COALFIELD, Tenn. (WATE) — Since the COVID-19 pandemic arrived in the area, a food bank in Morgan County has become a vital source of nutritional meals to more than 150 families.

WATE 6 On Your Side’s Don Dare was in Coalfield this week, where the feeding program has grown from serving just a hand-full of poeple a few years ago.

The food bank program, “Hope for the Hungry” has expanded a lot in the small community of Coalfield. With the pandemic and many older people not wanting to leave their homes to go shopping, they’re provided an ample amount of food and its distribution is very efficient.

No time is wasted at handing out bags of food at the Hope For The Hungry distribution site in Coalfield. Since the pandemic began, this food bank serves as an essential source for perishable and non-perishable food to those in need.

Vehicles start lining up before 10 in the morning behind the Coalfield Seventh Day Adventist Church.

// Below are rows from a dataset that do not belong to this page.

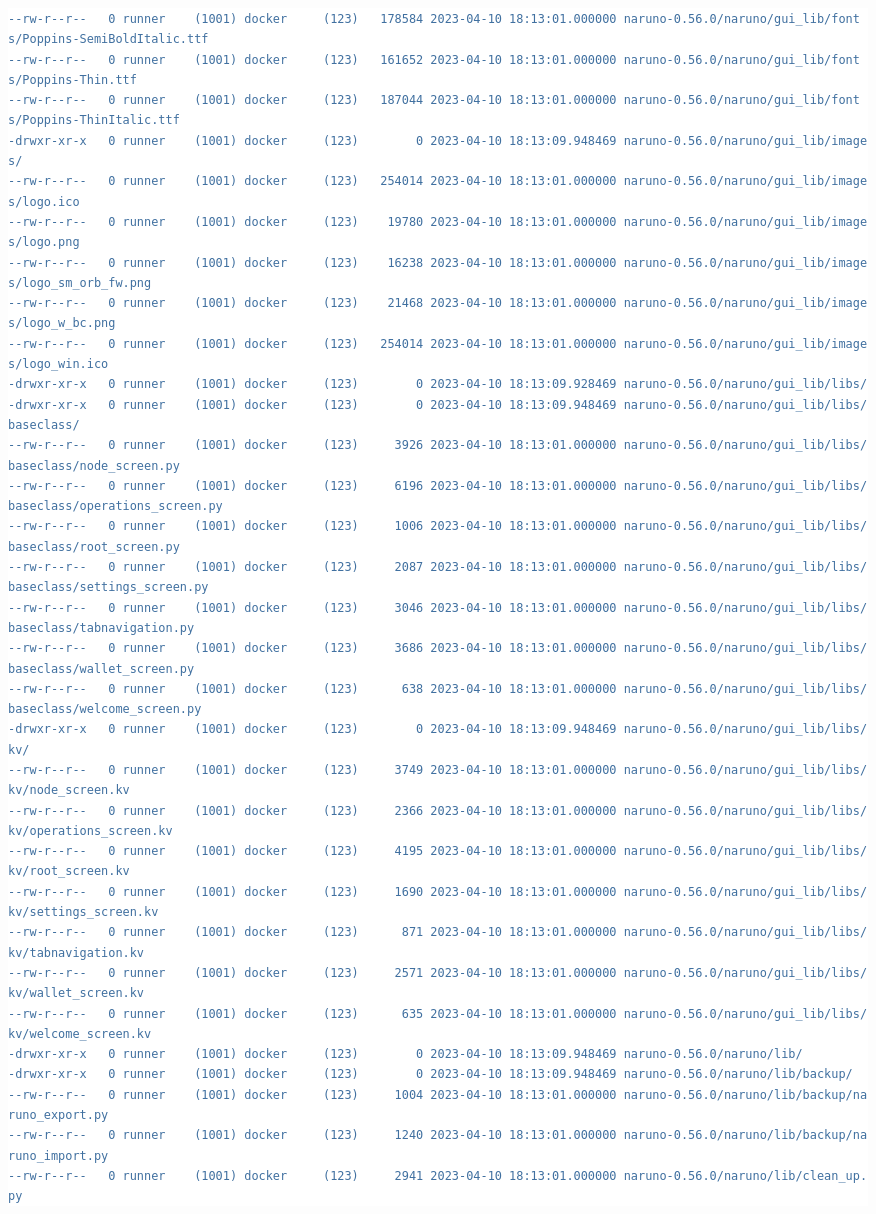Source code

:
 ```diff
--rw-r--r--   0 runner    (1001) docker     (123)   178584 2023-04-10 18:13:01.000000 naruno-0.56.0/naruno/gui_lib/fonts/Poppins-SemiBoldItalic.ttf
--rw-r--r--   0 runner    (1001) docker     (123)   161652 2023-04-10 18:13:01.000000 naruno-0.56.0/naruno/gui_lib/fonts/Poppins-Thin.ttf
--rw-r--r--   0 runner    (1001) docker     (123)   187044 2023-04-10 18:13:01.000000 naruno-0.56.0/naruno/gui_lib/fonts/Poppins-ThinItalic.ttf
-drwxr-xr-x   0 runner    (1001) docker     (123)        0 2023-04-10 18:13:09.948469 naruno-0.56.0/naruno/gui_lib/images/
--rw-r--r--   0 runner    (1001) docker     (123)   254014 2023-04-10 18:13:01.000000 naruno-0.56.0/naruno/gui_lib/images/logo.ico
--rw-r--r--   0 runner    (1001) docker     (123)    19780 2023-04-10 18:13:01.000000 naruno-0.56.0/naruno/gui_lib/images/logo.png
--rw-r--r--   0 runner    (1001) docker     (123)    16238 2023-04-10 18:13:01.000000 naruno-0.56.0/naruno/gui_lib/images/logo_sm_orb_fw.png
--rw-r--r--   0 runner    (1001) docker     (123)    21468 2023-04-10 18:13:01.000000 naruno-0.56.0/naruno/gui_lib/images/logo_w_bc.png
--rw-r--r--   0 runner    (1001) docker     (123)   254014 2023-04-10 18:13:01.000000 naruno-0.56.0/naruno/gui_lib/images/logo_win.ico
-drwxr-xr-x   0 runner    (1001) docker     (123)        0 2023-04-10 18:13:09.928469 naruno-0.56.0/naruno/gui_lib/libs/
-drwxr-xr-x   0 runner    (1001) docker     (123)        0 2023-04-10 18:13:09.948469 naruno-0.56.0/naruno/gui_lib/libs/baseclass/
--rw-r--r--   0 runner    (1001) docker     (123)     3926 2023-04-10 18:13:01.000000 naruno-0.56.0/naruno/gui_lib/libs/baseclass/node_screen.py
--rw-r--r--   0 runner    (1001) docker     (123)     6196 2023-04-10 18:13:01.000000 naruno-0.56.0/naruno/gui_lib/libs/baseclass/operations_screen.py
--rw-r--r--   0 runner    (1001) docker     (123)     1006 2023-04-10 18:13:01.000000 naruno-0.56.0/naruno/gui_lib/libs/baseclass/root_screen.py
--rw-r--r--   0 runner    (1001) docker     (123)     2087 2023-04-10 18:13:01.000000 naruno-0.56.0/naruno/gui_lib/libs/baseclass/settings_screen.py
--rw-r--r--   0 runner    (1001) docker     (123)     3046 2023-04-10 18:13:01.000000 naruno-0.56.0/naruno/gui_lib/libs/baseclass/tabnavigation.py
--rw-r--r--   0 runner    (1001) docker     (123)     3686 2023-04-10 18:13:01.000000 naruno-0.56.0/naruno/gui_lib/libs/baseclass/wallet_screen.py
--rw-r--r--   0 runner    (1001) docker     (123)      638 2023-04-10 18:13:01.000000 naruno-0.56.0/naruno/gui_lib/libs/baseclass/welcome_screen.py
-drwxr-xr-x   0 runner    (1001) docker     (123)        0 2023-04-10 18:13:09.948469 naruno-0.56.0/naruno/gui_lib/libs/kv/
--rw-r--r--   0 runner    (1001) docker     (123)     3749 2023-04-10 18:13:01.000000 naruno-0.56.0/naruno/gui_lib/libs/kv/node_screen.kv
--rw-r--r--   0 runner    (1001) docker     (123)     2366 2023-04-10 18:13:01.000000 naruno-0.56.0/naruno/gui_lib/libs/kv/operations_screen.kv
--rw-r--r--   0 runner    (1001) docker     (123)     4195 2023-04-10 18:13:01.000000 naruno-0.56.0/naruno/gui_lib/libs/kv/root_screen.kv
--rw-r--r--   0 runner    (1001) docker     (123)     1690 2023-04-10 18:13:01.000000 naruno-0.56.0/naruno/gui_lib/libs/kv/settings_screen.kv
--rw-r--r--   0 runner    (1001) docker     (123)      871 2023-04-10 18:13:01.000000 naruno-0.56.0/naruno/gui_lib/libs/kv/tabnavigation.kv
--rw-r--r--   0 runner    (1001) docker     (123)     2571 2023-04-10 18:13:01.000000 naruno-0.56.0/naruno/gui_lib/libs/kv/wallet_screen.kv
--rw-r--r--   0 runner    (1001) docker     (123)      635 2023-04-10 18:13:01.000000 naruno-0.56.0/naruno/gui_lib/libs/kv/welcome_screen.kv
-drwxr-xr-x   0 runner    (1001) docker     (123)        0 2023-04-10 18:13:09.948469 naruno-0.56.0/naruno/lib/
-drwxr-xr-x   0 runner    (1001) docker     (123)        0 2023-04-10 18:13:09.948469 naruno-0.56.0/naruno/lib/backup/
--rw-r--r--   0 runner    (1001) docker     (123)     1004 2023-04-10 18:13:01.000000 naruno-0.56.0/naruno/lib/backup/naruno_export.py
--rw-r--r--   0 runner    (1001) docker     (123)     1240 2023-04-10 18:13:01.000000 naruno-0.56.0/naruno/lib/backup/naruno_import.py
--rw-r--r--   0 runner    (1001) docker     (123)     2941 2023-04-10 18:13:01.000000 naruno-0.56.0/naruno/lib/clean_up.py
```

Qualified families from Morgan and Roane Counties are eligible for free meals provided to the church by Second Harvest Food Bank of East Tennessee.

“We started this ministry around four years ago with only five families local.  We never dreamed that it would turn in to what it has turned into,” Lonnie Cook, pastor, Coalfield Seventh Day Adventist Church, said.

Inside the church building, volunteers grab pre-packaged bags of food stored on dozens of shelves. Before the shopping carts make their way outside where the food is handed out, the buggies have to be filled first.

“We come through that door right there and make a circle from this room to the other room. We just have to grab a bag. We have all of them numbered,” Danny Treece, a volunteer, says. “You just have to follow a number. You don’t have to worry about what is in the bag. Six, seven, eight, nine, whatever. Grab one of each, put it in the cart and go on through.”

Melissa Hamby, a corrections officer, is a regular volunteer who prefers working directly with the people. She’s aware of how her kind words and generosity affect the those receiving the meals.

“I was once there. I was once there at one time. So, I know what it means. I want to give back to the community,” Hamby said.

Many here this week will return on the third Friday of August, the next regularly scheduled distribution that gives hope for the hungry.

“If you let God go, things grow, flourish and people are blessed. We are blessed here in this church as much as the people out here who are receiving this food,” Pastor Cook said.

We first visited the Coalfield Seventh Day Adventist Food Bank two months ago and at the time, we mentioned their need for a refrigerated storage unit.

They have since received it and soon will have a trailer on which to haul the cooling unit.

They’ll use it for storage and to haul perishable food to another food bank in Jamestown — which is another example of how people in East Tennessee are serving others during this ongoing pandemic.